The resignation comes four days after Buckley formally endorsed Obama on the Web site The Daily Beast, writing the presidential campaign had made John McCain "inauthentic," and Obama appeared to have a "first-class temperament and first-class intellect."

In a statement posted on the publication's Web site Tuesday, National Review editor Rich Lowry noted Buckley was writing for the magazine on a trial basis, and took his offer to resign with the "warmest regards and understanding" sincerely. Lowry also took issue with Buckley's contention the magazine had been flooded with angry mail over Buckley's endorsement, saying it had received a relatively small 100 e-mails expressing disapproval.

"It's an intense election season and emotions are running high," Lowry said.

Matt Lewis, a contributing writer to the conservative Web site Townhall.com, told CNN the National Review made the right decision in quickly accepting Buckley's resignation.

"While it is acceptable for a conservative to vote for a third party – or to abstain from voting for McCain – no real conservative could cast their vote for Obama," he said. "The conservative movement didn’t leave him, he left it."


But in his column Tuesday, Buckley expressed disappointment the magazine, and conservatives in general, were not more open to dissenting opinions that his own father once championed.

My father in his day endorsed a number of liberal Democrats for high office, including Allard K. Lowenstein and Joe Lieberman," he said, adding later, "My point, simply, is that William F. Buckley held to rigorous standards, and if those were met by members of the other side rather than by his own camp, he said as much."
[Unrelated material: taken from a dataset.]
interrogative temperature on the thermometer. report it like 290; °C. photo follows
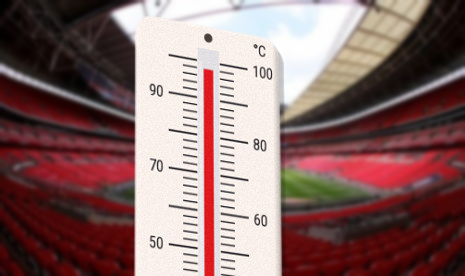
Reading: 98; °C
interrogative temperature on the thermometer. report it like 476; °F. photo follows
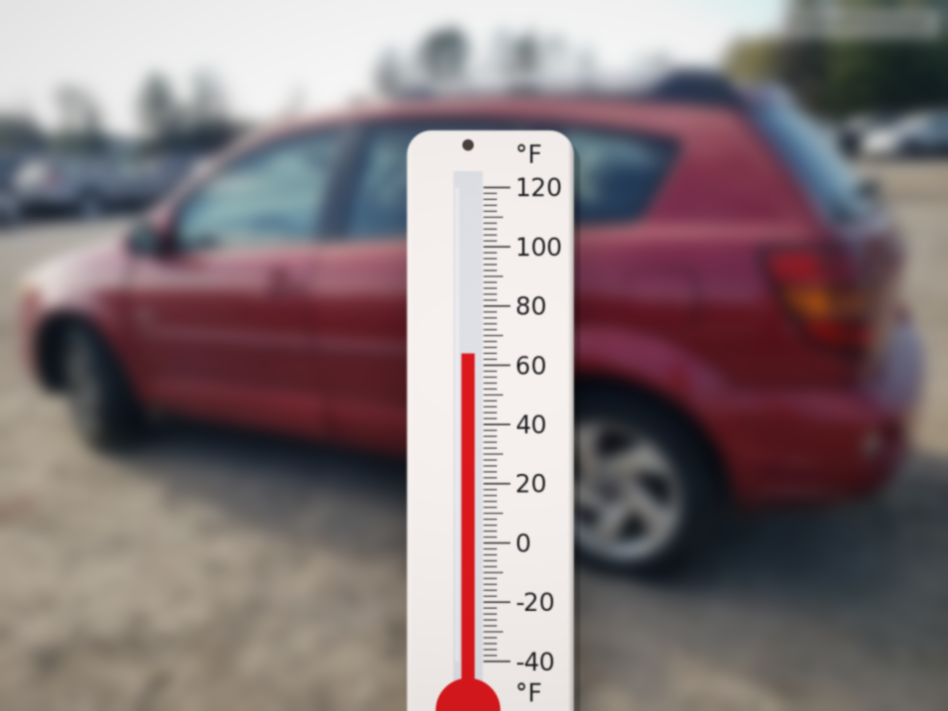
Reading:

Buckley is only the latest among several prominent conservative to express dissatisfaction with McCain and his running mate Sarah Palin. David Brooks, Kathleen Parker, David Frum, Peggy Noonan, and George Will, all high-profile conservative thinkers, have each openly criticized the ticket over the last month.

"Sadly, I think Christopher Buckley is merely the latest example of the “conservative” avant-garde who has succumbed to a common temptation: Becoming more liberal is tantamount to becoming more open-minded. There is a palpable elitism among some of the conservative panjandrum," Lewis said.